With the world using the last viable batch of antibiotics to treat gonorrhea, the Global Antibiotic Research and Development Partnership, a drug resistance initiative, has partnered with Entasis Therapeutics, a U.S. biotech company, to speed up the development of the new drug, zoliflodacin.

In November, the last phase of the single-dose antibiotic trials took place, involving 650 people in Thailand, South Africa, the U.S. and Europe. Researchers hope that the drug will be available to the public by 2023 — the first new drug to treat drug-resistant gonorrhea in over two decades.

So why has it taken so long for scientists to come up with a new treatment?

“The bacterium has steadily evolved to be less susceptible to the antibiotics used for treatment,” said Dr. Edward W. Hook III, an expert on sexually transmitted diseases and a professor of infectious diseases at the University of Alabama at Birmingham medical school. “The ongoing progression of antibiotic resistance has now been combined with a lack of alternatives.”

What makes gonorrhea so hard to treat is its ability to acquire resistance genes and mutations that enable it to survive and adapt to each new threat.
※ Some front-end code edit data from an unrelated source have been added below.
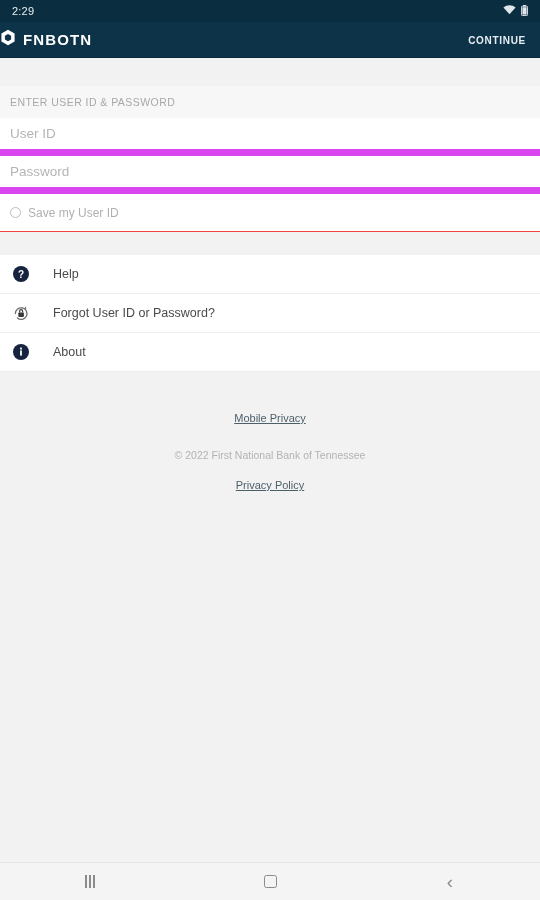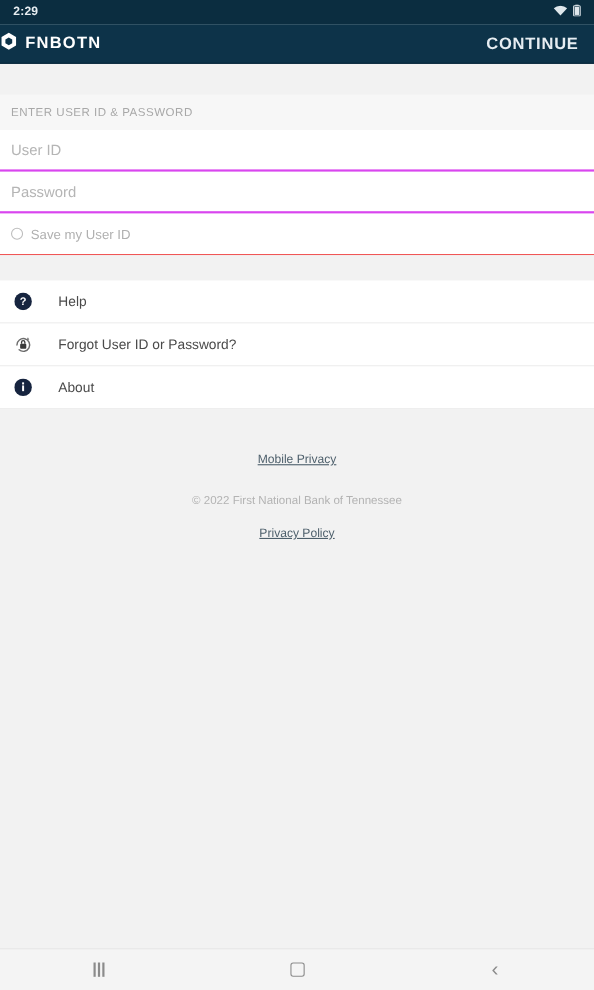--- a/index.html
+++ b/index.html
@@ -15,7 +15,7 @@
   .statusbar {
     height:22px; background:#0b2d40; color:#e8eef2;
     display:flex; align-items:center; justify-content:space-between;
-    padding:0 12px; font-size:11px; font-weight:bold; letter-spacing:.2px;
+    padding:0 12px; font-size:11px; font-weight:normal; letter-spacing:.2px;
     flex:0 0 22px;
   }
   .status-right { display:flex; align-items:center; gap:5px; }

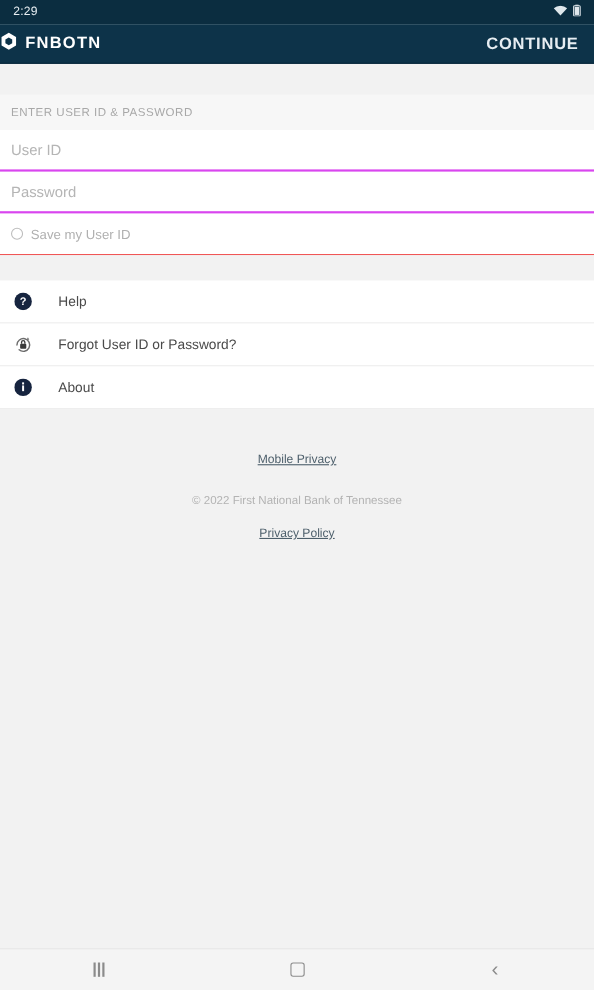--- a/index.html
+++ b/index.html
@@ -36,7 +36,7 @@
   }
   .continue-btn {
     position:absolute; right:14px; top:50%; transform:translateY(-50%);
-    color:#e6edf2; font-size:15px; font-weight:bold; letter-spacing:.7px;
+    color:#e6edf2; font-size:10px; font-weight:bold; letter-spacing:.7px;
     background:none; border:none; cursor:pointer;
     font-family:"Liberation Sans", sans-serif;
   }

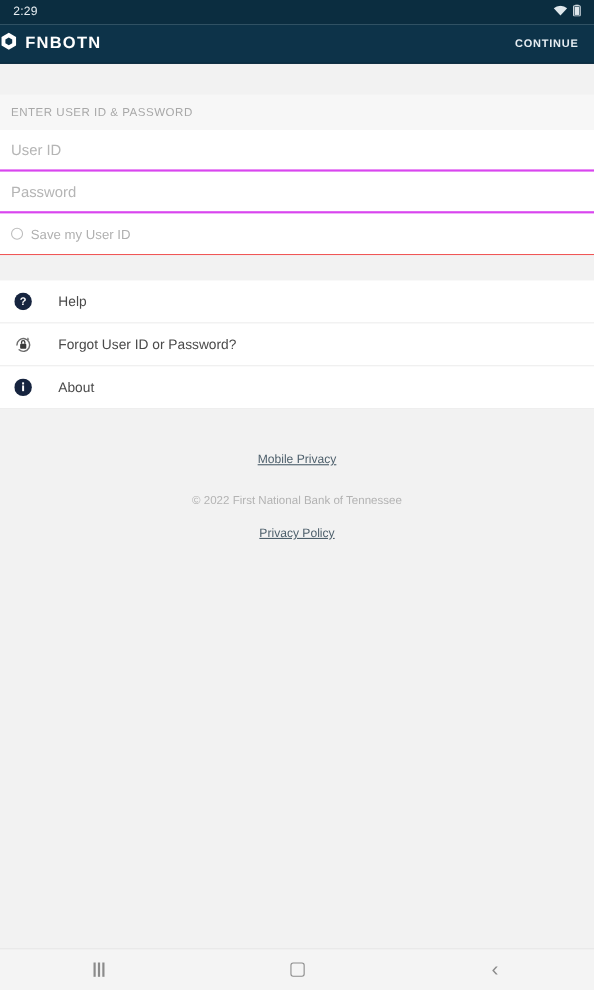--- a/index.html
+++ b/index.html
@@ -55,7 +55,7 @@
   .form-card { background:#ffffff; }
   .field {
     height:38px; display:flex; align-items:center;
-    padding:0 10px; border-bottom:2px solid #d946ef;
+    padding:0 10px; border-bottom:7px solid #d946ef;
   }
   .field input {
     width:100%; border:none; outline:none; background:transparent;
Gonorrhea has another nasty advantage over other infectious diseases: the genes of other types of bacteria can lose resistance once they’re not exposed to antibiotics; gonorrhea holds onto its resistance genes.

The complicated history of gonorrhea

In 1946, the first cases of gonorrhea strains resistant to large doses of penicillin were recorded. Thirty years later, researchers studied rare cases of gonorrhea resistance in California and London that led to the discovery of two methods that the bacteria developed to avoid being killed by penicillin: some produced a protein, beta-lactamase, that inactivates penicillin, and others contained damaged DNA that allowed the mutated bacteria to survive in the presence of penicillin.